In the Ivory Coast for example, Orange has developed a contact center chatbot that carefully calibrates its use of natural language query (NLQ) and large language models (LLMs).
For example, this could be explaining to a customer who is ready to buy a phone which device best suits their budget and requirements. In addition, the platform can link to the customer’s Orange Money account to verify funds and allow the customer to validate their purchase within a single chat.
Jarrett’s teams are also helping customers across Africa make use of services in multiple languages that are not otherwise served by AI models.
“The skills of my core language research and AI team ... fine tune models to understand these languages that other AI models don't understand.”
Keeping it simple
Jarrett’s teams may have the skills to use the latest bleeding-edge technology, but they keep AI deployments simple if it is more efficient and effective for the business.

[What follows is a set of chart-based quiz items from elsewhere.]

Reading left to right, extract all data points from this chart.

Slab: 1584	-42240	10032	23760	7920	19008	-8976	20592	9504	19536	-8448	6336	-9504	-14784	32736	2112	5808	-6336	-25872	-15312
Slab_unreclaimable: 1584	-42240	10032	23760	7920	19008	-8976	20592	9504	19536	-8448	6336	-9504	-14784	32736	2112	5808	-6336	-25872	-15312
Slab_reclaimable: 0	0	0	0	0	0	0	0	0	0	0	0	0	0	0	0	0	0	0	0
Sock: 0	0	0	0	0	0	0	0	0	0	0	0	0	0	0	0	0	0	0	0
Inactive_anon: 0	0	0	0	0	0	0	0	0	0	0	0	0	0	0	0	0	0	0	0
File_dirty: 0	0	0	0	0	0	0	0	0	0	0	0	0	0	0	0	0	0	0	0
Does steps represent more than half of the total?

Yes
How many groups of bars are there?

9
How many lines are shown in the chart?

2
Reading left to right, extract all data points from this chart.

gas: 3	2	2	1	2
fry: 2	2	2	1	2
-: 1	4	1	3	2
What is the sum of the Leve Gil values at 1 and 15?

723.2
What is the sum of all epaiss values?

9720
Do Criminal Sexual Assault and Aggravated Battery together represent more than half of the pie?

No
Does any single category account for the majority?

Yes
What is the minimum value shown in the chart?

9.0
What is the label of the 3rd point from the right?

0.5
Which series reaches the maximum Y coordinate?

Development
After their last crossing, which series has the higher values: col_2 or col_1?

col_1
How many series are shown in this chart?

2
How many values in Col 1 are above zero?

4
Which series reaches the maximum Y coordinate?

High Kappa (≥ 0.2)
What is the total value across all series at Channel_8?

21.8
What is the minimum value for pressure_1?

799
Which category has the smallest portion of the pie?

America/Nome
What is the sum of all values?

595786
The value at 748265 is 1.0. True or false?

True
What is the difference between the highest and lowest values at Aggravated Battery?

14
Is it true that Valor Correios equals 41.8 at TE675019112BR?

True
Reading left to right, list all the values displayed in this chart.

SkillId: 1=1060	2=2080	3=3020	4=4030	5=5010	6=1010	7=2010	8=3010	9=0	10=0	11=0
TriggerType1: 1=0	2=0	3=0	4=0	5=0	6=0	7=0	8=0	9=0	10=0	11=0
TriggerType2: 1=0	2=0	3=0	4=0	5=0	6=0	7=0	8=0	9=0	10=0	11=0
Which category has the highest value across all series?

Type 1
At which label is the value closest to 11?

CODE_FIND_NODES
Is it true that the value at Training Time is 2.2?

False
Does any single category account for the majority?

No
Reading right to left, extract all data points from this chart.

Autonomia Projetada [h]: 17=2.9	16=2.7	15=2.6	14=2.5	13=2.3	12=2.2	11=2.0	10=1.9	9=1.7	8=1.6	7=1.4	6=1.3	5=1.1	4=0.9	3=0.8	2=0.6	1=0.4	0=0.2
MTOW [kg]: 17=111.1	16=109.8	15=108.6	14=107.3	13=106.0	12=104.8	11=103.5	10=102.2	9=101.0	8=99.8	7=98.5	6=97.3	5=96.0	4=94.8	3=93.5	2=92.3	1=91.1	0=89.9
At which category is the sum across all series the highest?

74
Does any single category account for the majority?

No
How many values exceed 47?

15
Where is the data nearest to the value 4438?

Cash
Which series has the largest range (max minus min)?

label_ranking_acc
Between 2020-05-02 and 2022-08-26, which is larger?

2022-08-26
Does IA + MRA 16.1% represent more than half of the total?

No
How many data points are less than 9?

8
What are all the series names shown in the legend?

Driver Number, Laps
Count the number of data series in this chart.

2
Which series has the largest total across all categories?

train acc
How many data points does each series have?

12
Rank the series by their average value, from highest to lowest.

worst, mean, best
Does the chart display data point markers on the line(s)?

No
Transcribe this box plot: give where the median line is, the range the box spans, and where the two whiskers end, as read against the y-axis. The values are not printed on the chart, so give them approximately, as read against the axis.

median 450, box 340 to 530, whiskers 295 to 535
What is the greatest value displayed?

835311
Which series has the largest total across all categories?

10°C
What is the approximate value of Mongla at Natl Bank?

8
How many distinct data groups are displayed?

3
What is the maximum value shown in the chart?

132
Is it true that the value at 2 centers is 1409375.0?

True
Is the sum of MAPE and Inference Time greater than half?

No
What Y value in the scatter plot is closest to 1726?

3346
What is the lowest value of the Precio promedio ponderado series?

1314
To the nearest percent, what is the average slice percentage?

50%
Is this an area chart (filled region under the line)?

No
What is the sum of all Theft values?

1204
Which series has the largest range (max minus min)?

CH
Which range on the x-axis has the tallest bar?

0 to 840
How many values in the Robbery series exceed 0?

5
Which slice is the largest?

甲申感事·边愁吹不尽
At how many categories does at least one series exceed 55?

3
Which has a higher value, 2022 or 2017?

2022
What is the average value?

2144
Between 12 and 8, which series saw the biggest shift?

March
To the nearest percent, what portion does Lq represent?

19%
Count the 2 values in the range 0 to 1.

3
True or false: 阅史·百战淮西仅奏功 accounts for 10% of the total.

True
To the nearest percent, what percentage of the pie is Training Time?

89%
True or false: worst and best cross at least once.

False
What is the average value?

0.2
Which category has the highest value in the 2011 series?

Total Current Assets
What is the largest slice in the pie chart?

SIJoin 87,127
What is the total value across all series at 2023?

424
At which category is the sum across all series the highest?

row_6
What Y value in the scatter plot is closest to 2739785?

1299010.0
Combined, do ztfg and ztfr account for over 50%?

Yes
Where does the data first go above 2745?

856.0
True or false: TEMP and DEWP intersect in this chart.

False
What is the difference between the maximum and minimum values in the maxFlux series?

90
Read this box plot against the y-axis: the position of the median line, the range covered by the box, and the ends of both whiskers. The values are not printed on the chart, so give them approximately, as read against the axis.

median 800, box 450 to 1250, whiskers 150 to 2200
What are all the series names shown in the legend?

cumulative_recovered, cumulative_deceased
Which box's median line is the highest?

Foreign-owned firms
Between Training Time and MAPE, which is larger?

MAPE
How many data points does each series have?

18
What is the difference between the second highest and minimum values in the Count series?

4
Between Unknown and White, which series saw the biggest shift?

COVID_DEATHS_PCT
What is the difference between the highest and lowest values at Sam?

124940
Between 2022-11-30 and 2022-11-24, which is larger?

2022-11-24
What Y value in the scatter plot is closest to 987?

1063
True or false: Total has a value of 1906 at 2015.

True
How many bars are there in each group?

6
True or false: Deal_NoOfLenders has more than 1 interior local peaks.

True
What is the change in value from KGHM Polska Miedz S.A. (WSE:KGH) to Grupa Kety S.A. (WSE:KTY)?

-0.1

“We are really impressed with how much value we’re generating with simple forms of AI in serving customers the right offer and being much more sophisticated about predictive models to determine which offer to give” to whom, he says.
Predictive AI tools “prompt the human customer support person with recommendations of offers we know will be compelling for the customer,” says Jarrett, adding that: “Treating each support call as a revenue generating opportunity is proving to be very, very useful.” As a result, the company is extending its predictive insight capabilities to employees in retail stores.
Other examples of where Jarret’s teams are helping to simultaneously improve customer experience, internal operational efficiency and the bottom line include using AI to improve network root-cause analysis.
“It not only drives improvement in the resiliency of the network and efficiency at the NOC [network operations center] level, but also it'll drive enormous benefits in field service, because of our ability to better understand and predict what expertise to send.”
Bringing data to the people
Orange is able to use AI widely across the business in large part because Jarrett’s teams have invested heavily in data democratization. In recent years they have put in place the processes and rules that give employees “the freedom and the ability to be agile,” explains Jarrett.
“It's a multi year journey [and] we're nowhere near done,” he adds. “But we've made huge progress. High quality data and clear rules will be crucial for any future AI agent deployment.”
Orange now has its own version of a data mesh, for example. “The central team developed tools and infrastructure, and the operating teams are responsible for managing and ensuring the quality and accessibility and freshness of their data,” Jarrett explains.
This has given business lines access to higher quality data. As a result, “a marketing person can run campaigns that relate to network quality,” he says.
Limiting agents’ agency
High quality data will be fundamental as Orange looks towards agentic AI. Currently, software developers are the early adopters of AI agents within Orange “because programmers are going to be sophisticated at knowing how to manage these systems and monitor them,” according to Jarrett.
Indeed, Jarrett uses agents to analyze his teams’ work.
“I take their source code and I have an AI model tell me what [it] is. I can appreciate what's going on there, and it's just transformative,” he says.
But as much as he personally enjoys using agents in his work, he does not pretend widespread deployment will be easy. “As those tools mature, I will expect it to extend to many other job lines, but there's lots of complexity there,” Jarrett acknowledges.
Nor does he foresee people going away altogether anytime soon.
“You want to have people in the decision-making loop. You need to be able to manage these agents at scale and monitor them, so they don't overspend, and they don't make mistakes,” Jarrett explains.
“We're at the crawling stage of managing these systems at massive scale,” he adds. “It is another multiyear transformation.”